If infrastructure as code was centered around instances, GitOps centers around environment configuration. In a GitOps model, all changes and updates to your production environment happen through changes to code repositories. Instead of manually configuring an environment, GitOps enforces changes to the environment as a by-product of code changes. This way, GitOps creates a link between your repositories and environments and enables “environments as code.”

“The power of integrating repositories and environments is that you can now extend your access controls, testing policies and authorization from your code to your environment configuration,” Lorenc said. This helps to unify your CI/CD pipeline while still enforcing development patterns that adapt to your organization.

One Repository Per Team

GitHub makes it possible to maintain and deploy from multiple code repositories, but with every additional repository, the management overhead increases. In an organization with multiple development teams, the dilemma is whether to create as many repositories as possible or fewer ones. In a scenario with multiple repositories, each team would have separate repositories for development, staging and production. This results in the problem of repository sprawl.

Google’s Andrew Philips recommends an alternative. He advises, “As far as possible, it makes sense to have fewer repositories than many. Instead of creating additional repositories you could create three branches within that repository for each environment ― for example, one branch for dev, one for staging and another for prod. This way, each environment has its own commit history and config, so you’ll still have the benefits of isolation while avoiding the maintenance overhead.”

It’s often the case that organizations end up with a very granular and unnecessarily complex system that is easy to create but hard to maintain. Phillips’ advice goes against this trend and offers a pragmatic approach to managing and scaling code repositories.

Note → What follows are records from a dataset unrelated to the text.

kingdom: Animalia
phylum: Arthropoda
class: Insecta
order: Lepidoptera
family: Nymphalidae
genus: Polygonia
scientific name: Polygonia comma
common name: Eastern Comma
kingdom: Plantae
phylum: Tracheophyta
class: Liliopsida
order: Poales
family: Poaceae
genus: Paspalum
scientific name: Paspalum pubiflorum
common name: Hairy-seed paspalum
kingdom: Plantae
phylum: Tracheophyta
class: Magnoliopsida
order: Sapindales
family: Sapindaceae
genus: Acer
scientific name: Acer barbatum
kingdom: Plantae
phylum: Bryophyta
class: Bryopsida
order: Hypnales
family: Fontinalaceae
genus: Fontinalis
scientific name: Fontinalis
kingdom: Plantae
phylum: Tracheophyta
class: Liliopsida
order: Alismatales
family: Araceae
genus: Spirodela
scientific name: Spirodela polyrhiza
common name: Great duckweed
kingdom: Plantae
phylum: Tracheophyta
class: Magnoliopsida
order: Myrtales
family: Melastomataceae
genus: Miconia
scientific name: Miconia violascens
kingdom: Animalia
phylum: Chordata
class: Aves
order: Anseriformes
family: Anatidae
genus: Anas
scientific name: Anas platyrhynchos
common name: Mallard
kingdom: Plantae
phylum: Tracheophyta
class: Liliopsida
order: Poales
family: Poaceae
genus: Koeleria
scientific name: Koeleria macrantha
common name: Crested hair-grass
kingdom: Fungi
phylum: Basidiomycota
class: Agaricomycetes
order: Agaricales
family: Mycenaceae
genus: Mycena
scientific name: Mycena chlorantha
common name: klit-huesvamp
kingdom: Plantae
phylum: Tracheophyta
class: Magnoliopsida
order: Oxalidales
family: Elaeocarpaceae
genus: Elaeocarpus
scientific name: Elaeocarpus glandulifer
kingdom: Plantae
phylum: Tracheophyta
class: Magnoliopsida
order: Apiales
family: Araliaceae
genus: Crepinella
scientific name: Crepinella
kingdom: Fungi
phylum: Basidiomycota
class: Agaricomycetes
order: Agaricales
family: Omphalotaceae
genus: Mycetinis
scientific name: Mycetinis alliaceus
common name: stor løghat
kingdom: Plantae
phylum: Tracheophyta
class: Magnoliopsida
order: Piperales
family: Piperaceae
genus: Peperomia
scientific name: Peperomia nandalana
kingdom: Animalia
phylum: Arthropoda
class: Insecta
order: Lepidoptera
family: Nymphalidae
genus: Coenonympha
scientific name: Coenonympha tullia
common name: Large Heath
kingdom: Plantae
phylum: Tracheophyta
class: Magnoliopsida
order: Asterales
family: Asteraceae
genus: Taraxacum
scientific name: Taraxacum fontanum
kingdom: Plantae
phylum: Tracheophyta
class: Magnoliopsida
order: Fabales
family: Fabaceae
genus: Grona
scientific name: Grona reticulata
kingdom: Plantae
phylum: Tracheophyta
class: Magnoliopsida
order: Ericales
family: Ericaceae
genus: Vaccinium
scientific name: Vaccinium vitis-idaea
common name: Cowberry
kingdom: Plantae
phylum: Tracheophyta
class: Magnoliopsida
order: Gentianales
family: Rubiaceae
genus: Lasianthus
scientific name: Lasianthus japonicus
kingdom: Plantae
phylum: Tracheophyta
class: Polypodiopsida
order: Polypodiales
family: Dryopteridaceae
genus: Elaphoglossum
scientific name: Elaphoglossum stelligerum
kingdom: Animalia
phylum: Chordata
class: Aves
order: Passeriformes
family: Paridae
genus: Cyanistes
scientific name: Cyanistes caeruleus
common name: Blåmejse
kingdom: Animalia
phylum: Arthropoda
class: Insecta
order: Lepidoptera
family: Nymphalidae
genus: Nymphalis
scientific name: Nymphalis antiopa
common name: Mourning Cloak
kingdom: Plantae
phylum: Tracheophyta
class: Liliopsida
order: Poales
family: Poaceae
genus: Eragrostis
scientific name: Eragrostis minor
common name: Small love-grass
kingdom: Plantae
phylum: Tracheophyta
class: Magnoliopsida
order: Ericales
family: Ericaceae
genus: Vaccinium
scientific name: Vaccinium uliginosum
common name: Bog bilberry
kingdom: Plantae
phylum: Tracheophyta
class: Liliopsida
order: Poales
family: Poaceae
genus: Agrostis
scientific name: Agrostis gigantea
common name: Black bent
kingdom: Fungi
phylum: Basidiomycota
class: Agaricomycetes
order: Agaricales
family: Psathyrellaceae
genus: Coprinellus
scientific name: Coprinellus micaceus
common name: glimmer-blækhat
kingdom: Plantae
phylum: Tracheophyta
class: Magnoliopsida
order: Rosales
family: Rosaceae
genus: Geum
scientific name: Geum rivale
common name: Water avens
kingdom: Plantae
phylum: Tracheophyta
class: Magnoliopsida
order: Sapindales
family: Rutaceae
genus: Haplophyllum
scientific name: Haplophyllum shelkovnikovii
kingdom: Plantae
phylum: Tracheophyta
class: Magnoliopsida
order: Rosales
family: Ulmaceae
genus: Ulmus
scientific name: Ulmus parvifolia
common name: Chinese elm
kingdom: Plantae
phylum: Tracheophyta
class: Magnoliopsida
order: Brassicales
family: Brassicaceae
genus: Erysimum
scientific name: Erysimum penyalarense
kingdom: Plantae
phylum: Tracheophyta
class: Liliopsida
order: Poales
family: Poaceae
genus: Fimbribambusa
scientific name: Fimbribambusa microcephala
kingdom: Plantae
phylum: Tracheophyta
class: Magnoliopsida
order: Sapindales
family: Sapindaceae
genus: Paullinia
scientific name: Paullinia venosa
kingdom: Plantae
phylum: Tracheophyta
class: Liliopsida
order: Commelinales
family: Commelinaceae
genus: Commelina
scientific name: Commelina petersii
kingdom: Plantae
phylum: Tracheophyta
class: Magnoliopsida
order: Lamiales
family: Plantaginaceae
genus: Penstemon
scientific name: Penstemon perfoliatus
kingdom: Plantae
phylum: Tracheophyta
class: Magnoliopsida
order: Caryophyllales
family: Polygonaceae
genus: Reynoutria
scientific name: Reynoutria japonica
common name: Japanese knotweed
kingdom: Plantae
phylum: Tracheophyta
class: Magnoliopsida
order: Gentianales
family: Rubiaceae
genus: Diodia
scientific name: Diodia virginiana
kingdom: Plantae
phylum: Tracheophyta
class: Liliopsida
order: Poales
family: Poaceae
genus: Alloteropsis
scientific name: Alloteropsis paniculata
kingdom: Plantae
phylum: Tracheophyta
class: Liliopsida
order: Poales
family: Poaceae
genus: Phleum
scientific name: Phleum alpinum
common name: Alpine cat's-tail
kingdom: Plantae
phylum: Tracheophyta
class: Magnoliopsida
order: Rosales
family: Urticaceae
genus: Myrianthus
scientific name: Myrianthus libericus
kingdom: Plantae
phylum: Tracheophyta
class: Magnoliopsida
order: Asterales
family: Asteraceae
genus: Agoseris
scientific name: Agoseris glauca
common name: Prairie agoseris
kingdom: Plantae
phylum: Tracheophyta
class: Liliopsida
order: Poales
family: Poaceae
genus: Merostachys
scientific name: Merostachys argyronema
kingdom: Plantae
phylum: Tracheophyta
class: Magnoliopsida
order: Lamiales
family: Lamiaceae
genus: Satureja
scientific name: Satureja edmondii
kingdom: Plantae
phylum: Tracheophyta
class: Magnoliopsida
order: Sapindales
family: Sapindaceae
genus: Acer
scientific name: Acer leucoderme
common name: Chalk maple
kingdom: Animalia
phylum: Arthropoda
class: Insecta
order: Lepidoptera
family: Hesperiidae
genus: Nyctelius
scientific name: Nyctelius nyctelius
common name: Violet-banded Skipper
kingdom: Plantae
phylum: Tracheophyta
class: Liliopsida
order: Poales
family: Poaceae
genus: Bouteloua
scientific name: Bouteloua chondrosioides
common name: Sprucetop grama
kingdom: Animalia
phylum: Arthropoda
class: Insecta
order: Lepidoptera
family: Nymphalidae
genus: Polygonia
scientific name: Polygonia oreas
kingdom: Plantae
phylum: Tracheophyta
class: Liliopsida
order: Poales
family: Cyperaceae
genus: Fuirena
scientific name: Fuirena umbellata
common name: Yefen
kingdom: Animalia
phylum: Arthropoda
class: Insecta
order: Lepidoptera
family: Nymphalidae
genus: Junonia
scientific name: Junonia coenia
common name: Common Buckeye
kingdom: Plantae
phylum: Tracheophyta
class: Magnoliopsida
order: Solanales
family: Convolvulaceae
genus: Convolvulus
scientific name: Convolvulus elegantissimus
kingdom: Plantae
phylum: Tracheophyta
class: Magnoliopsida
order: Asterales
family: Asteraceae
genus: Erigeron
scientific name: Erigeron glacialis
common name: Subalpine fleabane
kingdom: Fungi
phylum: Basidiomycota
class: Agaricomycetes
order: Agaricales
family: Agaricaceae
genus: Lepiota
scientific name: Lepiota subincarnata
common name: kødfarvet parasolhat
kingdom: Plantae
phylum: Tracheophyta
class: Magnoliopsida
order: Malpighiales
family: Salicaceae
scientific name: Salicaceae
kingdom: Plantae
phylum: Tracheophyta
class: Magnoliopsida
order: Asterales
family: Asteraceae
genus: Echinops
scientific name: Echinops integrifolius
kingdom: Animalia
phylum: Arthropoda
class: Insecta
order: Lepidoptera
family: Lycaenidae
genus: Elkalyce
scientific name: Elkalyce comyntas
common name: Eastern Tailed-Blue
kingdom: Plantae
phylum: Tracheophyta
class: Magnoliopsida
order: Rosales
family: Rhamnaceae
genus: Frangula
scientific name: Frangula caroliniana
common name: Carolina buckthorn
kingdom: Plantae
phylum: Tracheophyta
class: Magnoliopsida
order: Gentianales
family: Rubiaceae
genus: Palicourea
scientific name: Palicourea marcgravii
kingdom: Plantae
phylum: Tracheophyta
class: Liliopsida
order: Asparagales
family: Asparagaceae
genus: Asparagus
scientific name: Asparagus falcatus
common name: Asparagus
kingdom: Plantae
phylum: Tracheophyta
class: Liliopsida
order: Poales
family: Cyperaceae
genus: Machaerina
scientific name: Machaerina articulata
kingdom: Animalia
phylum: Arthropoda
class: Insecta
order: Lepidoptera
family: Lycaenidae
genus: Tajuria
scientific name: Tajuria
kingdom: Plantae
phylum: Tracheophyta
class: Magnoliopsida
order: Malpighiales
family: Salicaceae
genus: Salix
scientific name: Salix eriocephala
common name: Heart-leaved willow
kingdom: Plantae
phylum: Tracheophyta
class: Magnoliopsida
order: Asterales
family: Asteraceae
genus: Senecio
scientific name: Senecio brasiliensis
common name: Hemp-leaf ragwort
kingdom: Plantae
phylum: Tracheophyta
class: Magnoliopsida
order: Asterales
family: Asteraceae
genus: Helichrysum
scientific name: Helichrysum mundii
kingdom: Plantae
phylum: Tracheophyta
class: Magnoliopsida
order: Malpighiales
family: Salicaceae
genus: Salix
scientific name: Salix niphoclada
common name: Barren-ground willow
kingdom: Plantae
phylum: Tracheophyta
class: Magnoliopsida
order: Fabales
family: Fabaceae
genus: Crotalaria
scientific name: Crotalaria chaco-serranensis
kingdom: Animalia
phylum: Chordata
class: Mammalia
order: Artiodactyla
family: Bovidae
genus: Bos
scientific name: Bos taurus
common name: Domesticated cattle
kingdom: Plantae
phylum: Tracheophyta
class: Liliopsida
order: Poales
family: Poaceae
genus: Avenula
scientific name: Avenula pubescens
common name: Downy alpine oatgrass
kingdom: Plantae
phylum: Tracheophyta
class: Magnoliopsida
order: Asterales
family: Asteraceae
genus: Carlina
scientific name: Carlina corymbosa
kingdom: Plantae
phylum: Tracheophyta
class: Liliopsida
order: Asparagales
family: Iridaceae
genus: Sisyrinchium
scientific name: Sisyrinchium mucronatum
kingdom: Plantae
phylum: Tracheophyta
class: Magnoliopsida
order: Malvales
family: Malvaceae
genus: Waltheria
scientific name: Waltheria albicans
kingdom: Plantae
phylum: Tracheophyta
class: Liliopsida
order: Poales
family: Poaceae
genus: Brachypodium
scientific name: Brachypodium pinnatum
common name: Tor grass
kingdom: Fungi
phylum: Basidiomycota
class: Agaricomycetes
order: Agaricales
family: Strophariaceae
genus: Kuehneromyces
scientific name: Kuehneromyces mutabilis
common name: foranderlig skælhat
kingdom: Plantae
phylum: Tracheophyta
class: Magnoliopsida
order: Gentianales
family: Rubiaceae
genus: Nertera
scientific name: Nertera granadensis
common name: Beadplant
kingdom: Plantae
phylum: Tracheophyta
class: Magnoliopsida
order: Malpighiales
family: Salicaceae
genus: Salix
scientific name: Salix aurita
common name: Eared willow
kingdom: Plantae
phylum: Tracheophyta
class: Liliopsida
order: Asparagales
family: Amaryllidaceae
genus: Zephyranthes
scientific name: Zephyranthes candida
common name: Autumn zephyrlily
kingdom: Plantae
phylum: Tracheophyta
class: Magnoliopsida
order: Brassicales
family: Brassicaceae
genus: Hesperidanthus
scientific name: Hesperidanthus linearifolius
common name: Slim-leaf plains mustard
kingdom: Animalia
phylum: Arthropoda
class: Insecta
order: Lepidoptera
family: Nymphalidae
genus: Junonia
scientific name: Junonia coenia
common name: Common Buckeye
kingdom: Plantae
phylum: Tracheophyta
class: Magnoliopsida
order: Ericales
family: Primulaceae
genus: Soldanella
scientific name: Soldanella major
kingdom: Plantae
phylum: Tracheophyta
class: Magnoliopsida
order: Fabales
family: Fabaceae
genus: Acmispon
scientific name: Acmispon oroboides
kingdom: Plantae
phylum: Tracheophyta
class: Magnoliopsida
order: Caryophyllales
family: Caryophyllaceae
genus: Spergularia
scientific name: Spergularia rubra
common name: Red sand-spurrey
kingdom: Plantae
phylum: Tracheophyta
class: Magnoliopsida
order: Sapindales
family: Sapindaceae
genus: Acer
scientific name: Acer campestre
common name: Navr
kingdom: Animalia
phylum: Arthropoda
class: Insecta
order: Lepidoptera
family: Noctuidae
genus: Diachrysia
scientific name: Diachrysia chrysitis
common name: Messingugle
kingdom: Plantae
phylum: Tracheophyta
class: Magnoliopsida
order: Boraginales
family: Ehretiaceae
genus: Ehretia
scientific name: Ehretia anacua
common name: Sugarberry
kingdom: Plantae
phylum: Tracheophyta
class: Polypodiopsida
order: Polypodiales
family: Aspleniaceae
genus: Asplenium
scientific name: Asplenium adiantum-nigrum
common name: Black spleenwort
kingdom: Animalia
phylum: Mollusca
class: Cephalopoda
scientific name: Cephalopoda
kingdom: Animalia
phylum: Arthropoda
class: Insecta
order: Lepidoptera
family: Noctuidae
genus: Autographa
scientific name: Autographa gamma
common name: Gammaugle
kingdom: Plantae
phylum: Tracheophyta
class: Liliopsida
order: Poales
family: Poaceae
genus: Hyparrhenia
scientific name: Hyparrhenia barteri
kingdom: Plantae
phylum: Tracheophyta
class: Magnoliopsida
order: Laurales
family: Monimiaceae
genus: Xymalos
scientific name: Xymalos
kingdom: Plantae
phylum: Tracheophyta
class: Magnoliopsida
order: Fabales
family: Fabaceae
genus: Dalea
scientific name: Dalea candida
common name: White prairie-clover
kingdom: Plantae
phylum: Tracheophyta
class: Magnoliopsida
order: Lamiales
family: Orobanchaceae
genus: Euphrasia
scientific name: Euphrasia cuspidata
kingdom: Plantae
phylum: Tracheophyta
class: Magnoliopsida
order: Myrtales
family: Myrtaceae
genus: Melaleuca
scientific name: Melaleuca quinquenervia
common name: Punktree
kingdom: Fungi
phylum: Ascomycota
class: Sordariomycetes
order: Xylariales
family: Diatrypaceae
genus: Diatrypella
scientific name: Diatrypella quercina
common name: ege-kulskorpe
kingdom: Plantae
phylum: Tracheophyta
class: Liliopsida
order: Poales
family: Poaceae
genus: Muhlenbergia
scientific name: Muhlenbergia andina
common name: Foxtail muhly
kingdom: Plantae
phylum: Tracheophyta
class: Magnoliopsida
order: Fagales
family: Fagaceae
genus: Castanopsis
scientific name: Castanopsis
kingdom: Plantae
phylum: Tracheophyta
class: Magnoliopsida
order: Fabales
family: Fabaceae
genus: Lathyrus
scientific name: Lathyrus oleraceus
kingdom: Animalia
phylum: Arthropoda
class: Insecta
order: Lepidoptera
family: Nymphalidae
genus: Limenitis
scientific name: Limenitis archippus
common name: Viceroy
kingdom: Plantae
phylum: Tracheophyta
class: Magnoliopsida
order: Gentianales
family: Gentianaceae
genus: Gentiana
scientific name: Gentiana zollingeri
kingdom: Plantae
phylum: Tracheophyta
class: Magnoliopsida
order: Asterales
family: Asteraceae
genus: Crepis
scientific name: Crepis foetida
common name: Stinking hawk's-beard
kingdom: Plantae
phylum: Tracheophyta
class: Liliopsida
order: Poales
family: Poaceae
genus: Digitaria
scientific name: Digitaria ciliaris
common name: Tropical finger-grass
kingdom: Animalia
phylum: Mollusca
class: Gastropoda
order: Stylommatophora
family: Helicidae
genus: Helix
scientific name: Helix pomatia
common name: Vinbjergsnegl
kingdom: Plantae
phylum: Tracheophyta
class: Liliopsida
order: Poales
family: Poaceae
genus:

By following this model, you’ll likely end up with one repository per team, which is better than multiple repositories for every team, but in a large organization with many teams, this is still hard to manage. Taking the idea of fewer repositories further, you can have a shared repository for each environment. For example, a staging cluster that five teams deploy to can have its config hosted in a single repository. This way you get the best of both worlds ― separation of concerns and ease of management.

‘Push’ Over ‘Pull’

Another important consideration with GitOps is how runtimes are synced when there are numerous developers contributing code multiple times a day. GitOps is often described as operating on a “pull model” in which a developer opens a pull request, someone approves the request, and after the merge a process running in the live cluster pulls in the changes. This is problematic as the team becomes aware of failures only after the deployment is complete. When this happens teams can roll back the commit, but it gets recorded in the commit history which is then no longer a clean record of good states.